Iron Ore vs Pressed Flower
Both are Sherwin-Williams colors. Iron Ore reads as grey, while Pressed Flower reads as pink — two distinct hue families, not close cousins. At LRV 35 vs 6, Pressed Flower will read as the brighter of the two — a 29-point gap that matters most in north-facing or low-light rooms. The tonal difference — Iron Ore's neutral character against Pressed Flower's warm — becomes most visible against white trim or in morning light. At ΔE 41.8, these are genuinely distinct colors — a strong contrast if used together, or a meaningful choice between two different directions. Below you'll find 1 real-room photo comparison where both colors appear side by side, plus 5 simulated room previews.

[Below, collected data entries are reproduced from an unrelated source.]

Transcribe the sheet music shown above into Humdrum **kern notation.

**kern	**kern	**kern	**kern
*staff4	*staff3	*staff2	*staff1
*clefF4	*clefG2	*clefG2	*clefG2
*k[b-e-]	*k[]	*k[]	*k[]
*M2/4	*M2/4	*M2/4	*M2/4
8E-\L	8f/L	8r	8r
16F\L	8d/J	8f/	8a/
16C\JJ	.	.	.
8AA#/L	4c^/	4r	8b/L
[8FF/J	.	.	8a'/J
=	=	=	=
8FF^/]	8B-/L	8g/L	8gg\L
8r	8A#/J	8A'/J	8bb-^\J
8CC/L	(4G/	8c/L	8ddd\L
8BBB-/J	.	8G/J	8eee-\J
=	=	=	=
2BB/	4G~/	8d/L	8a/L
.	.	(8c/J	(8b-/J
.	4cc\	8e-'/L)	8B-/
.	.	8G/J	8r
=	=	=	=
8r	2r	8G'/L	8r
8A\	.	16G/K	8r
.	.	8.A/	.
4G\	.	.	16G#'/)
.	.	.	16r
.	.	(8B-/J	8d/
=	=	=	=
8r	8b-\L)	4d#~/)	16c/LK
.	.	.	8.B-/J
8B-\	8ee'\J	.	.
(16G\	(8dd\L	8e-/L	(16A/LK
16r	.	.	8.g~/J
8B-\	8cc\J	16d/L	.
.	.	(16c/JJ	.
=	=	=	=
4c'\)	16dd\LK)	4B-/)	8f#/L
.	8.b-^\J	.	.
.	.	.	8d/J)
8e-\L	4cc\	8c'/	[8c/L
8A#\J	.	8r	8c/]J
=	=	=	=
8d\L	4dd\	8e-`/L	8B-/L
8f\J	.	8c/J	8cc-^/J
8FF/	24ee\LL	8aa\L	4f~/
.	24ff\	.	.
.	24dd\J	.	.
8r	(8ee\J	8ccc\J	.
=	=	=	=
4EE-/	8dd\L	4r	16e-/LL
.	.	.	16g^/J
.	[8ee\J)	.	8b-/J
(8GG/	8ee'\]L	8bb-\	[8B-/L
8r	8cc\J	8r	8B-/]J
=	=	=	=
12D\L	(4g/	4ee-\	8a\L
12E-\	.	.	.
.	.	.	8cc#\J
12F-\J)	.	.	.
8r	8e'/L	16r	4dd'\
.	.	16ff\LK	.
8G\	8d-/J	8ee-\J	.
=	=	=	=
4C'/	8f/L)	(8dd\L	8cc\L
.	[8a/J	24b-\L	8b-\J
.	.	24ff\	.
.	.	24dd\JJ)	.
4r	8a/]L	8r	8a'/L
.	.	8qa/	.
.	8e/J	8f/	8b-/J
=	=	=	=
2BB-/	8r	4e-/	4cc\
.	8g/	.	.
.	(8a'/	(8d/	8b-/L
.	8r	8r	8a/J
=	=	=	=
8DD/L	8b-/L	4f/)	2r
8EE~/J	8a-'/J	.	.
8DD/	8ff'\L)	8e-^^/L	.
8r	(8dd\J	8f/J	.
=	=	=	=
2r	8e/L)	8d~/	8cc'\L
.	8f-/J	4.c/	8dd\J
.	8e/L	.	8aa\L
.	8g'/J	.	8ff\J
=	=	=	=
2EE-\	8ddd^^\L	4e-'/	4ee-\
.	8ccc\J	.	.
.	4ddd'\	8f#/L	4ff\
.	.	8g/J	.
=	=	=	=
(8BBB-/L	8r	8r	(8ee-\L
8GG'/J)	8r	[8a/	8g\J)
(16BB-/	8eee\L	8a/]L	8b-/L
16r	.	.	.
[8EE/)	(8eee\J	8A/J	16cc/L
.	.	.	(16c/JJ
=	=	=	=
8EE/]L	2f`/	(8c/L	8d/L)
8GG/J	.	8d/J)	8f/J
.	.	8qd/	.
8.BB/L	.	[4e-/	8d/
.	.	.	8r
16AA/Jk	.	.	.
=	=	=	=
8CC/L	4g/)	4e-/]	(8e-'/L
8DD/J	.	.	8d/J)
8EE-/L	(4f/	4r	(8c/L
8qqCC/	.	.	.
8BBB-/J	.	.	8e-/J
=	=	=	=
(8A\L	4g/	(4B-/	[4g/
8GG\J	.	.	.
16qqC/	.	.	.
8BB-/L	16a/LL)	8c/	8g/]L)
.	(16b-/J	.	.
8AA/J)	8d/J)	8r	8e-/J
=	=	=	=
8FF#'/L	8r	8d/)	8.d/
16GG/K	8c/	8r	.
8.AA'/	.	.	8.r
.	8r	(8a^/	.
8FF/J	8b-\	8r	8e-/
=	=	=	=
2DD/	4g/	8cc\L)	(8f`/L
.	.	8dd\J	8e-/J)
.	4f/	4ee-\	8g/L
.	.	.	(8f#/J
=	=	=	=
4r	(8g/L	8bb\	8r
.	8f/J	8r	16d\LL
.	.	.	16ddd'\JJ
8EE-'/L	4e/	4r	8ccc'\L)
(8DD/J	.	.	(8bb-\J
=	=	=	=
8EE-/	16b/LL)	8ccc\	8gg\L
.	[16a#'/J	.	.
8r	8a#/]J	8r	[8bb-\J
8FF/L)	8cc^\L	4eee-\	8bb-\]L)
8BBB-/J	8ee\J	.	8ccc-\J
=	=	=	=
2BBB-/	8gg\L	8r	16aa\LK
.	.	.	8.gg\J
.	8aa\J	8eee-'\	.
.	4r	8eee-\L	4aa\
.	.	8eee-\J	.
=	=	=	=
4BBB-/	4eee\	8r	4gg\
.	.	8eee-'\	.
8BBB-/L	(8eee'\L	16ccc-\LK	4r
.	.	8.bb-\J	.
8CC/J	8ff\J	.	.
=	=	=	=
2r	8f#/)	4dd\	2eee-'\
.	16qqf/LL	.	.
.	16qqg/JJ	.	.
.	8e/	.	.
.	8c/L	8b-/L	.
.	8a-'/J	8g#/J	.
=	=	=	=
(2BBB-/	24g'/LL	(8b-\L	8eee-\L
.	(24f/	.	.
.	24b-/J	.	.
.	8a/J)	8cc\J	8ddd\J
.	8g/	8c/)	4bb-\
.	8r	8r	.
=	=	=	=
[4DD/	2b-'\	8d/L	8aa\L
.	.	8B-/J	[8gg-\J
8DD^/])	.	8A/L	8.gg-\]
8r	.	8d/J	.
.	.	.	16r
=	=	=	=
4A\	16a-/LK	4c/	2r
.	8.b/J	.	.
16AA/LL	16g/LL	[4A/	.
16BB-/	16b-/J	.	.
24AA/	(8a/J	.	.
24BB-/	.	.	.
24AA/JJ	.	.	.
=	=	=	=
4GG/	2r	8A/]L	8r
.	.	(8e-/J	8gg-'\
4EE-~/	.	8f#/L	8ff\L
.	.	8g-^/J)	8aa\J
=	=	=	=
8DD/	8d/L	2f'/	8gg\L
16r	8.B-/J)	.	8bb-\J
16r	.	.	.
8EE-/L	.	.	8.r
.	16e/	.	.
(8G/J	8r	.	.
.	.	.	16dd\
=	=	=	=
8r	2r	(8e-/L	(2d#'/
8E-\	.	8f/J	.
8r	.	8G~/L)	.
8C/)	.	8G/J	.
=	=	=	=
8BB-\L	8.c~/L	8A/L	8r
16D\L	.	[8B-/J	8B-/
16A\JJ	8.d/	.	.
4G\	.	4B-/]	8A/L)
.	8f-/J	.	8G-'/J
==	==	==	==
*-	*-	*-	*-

Iron Ore vs Pressed Flower in Real Spaces
1 real room side by side. Seeing Iron Ore and Pressed Flower in actual rooms makes the difference concrete; browse the spaces below to get a feel for how each color lives on a wall.
Home Office
In a home office, wall color sits in your peripheral vision for hours at a time, so temperature and undertone matter more than you might expect. The LRV gap is large enough that Pressed Flower will make the room feel meaningfully brighter than Iron Ore would.
Color Details
Iron Ore vs Pressed Flower Simulated Comparison
5 simulated room previews — drag the slider on each to see Iron Ore on one side and Pressed Flower on the other.
Digital color is approximate. These simulations are generated from the manufacturer's hex values and overlaid on grayscale room photos — your screen's calibration, brightness, and viewing angle all affect how they render. Before committing to either color, test physical samples in your own space under the light you actually live with.
More Iron Ore comparisons
See how Iron Ore stacks up against other well-photographed colors across different brands and tones.